- REQUIREMENTS
Copy out the data below verbatim, from the line with "collection date: 1965-10-11" to the line with "scientific name: Monostroma", including both of those lines.

- SUPPLIED DATA

━━━━━━━━

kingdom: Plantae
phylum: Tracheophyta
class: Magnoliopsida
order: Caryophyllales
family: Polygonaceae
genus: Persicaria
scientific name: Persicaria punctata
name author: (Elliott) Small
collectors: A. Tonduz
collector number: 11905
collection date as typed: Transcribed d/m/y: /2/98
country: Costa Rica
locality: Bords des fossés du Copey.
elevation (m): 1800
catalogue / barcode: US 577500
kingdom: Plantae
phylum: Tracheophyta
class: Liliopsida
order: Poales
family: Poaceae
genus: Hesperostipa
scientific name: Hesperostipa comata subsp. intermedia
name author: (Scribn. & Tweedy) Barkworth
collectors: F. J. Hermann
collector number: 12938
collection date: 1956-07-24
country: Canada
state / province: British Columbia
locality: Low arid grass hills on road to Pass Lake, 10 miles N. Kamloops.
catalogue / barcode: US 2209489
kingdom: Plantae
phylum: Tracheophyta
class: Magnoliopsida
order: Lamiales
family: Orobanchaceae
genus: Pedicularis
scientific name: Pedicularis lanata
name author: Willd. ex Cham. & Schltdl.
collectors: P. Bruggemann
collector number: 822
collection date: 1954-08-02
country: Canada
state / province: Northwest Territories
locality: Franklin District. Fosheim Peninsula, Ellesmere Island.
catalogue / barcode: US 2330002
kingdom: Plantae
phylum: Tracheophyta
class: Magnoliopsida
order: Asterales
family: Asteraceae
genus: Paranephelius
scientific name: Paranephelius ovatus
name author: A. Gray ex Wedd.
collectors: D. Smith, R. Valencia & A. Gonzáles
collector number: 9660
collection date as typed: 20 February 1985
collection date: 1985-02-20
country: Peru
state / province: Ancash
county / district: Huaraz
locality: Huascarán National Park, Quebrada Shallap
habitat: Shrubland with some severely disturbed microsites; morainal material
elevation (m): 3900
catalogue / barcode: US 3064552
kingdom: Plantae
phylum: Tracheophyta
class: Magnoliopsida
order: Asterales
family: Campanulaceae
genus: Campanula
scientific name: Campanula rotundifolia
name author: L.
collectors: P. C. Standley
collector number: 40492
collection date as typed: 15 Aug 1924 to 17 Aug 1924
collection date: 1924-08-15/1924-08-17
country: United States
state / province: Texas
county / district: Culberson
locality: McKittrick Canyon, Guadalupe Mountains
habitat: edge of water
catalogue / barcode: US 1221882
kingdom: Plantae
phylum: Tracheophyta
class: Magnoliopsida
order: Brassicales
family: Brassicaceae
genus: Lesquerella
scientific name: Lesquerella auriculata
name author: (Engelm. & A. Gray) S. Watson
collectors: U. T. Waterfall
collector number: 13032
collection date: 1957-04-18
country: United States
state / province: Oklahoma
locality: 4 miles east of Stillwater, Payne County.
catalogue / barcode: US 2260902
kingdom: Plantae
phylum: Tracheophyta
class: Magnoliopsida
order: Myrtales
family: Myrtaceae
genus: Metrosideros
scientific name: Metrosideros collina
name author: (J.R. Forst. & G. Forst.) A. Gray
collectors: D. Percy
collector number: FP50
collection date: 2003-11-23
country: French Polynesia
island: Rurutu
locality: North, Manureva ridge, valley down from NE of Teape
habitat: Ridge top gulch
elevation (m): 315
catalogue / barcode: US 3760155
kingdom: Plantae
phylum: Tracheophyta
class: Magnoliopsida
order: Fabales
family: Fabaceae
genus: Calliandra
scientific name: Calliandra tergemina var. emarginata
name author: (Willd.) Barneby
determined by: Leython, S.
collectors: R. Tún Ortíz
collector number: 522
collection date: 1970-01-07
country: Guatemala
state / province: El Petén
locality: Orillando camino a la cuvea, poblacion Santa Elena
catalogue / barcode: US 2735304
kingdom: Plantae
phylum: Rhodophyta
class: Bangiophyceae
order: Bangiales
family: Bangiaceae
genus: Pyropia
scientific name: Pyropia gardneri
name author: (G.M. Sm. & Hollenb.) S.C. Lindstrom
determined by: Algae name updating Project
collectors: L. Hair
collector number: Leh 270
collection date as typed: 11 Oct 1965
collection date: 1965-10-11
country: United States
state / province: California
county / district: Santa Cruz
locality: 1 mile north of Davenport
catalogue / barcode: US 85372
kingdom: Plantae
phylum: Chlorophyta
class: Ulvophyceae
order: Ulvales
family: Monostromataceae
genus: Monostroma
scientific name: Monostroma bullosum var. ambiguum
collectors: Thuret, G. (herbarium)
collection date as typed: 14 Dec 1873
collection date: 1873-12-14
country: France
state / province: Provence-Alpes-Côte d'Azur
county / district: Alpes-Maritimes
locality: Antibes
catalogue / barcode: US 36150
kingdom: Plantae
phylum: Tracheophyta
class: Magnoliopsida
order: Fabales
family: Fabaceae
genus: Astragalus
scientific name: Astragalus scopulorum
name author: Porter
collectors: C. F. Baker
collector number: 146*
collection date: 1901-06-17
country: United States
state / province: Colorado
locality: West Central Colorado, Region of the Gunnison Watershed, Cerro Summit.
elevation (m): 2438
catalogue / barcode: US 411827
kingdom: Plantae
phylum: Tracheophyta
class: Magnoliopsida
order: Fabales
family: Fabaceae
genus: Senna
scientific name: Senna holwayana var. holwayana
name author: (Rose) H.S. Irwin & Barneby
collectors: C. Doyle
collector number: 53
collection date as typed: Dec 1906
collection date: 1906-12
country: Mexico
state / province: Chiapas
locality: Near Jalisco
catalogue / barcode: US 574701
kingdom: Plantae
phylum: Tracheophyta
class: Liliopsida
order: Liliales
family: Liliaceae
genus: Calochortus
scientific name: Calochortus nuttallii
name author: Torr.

━━━━━━━━

- RESPONSE TO THE EXERCISE
collection date: 1965-10-11
country: United States
state / province: California
county / district: Santa Cruz
locality: 1 mile north of Davenport
catalogue / barcode: US 85372
kingdom: Plantae
phylum: Chlorophyta
class: Ulvophyceae
order: Ulvales
family: Monostromataceae
genus: Monostroma
scientific name: Monostroma bullosum var. ambiguum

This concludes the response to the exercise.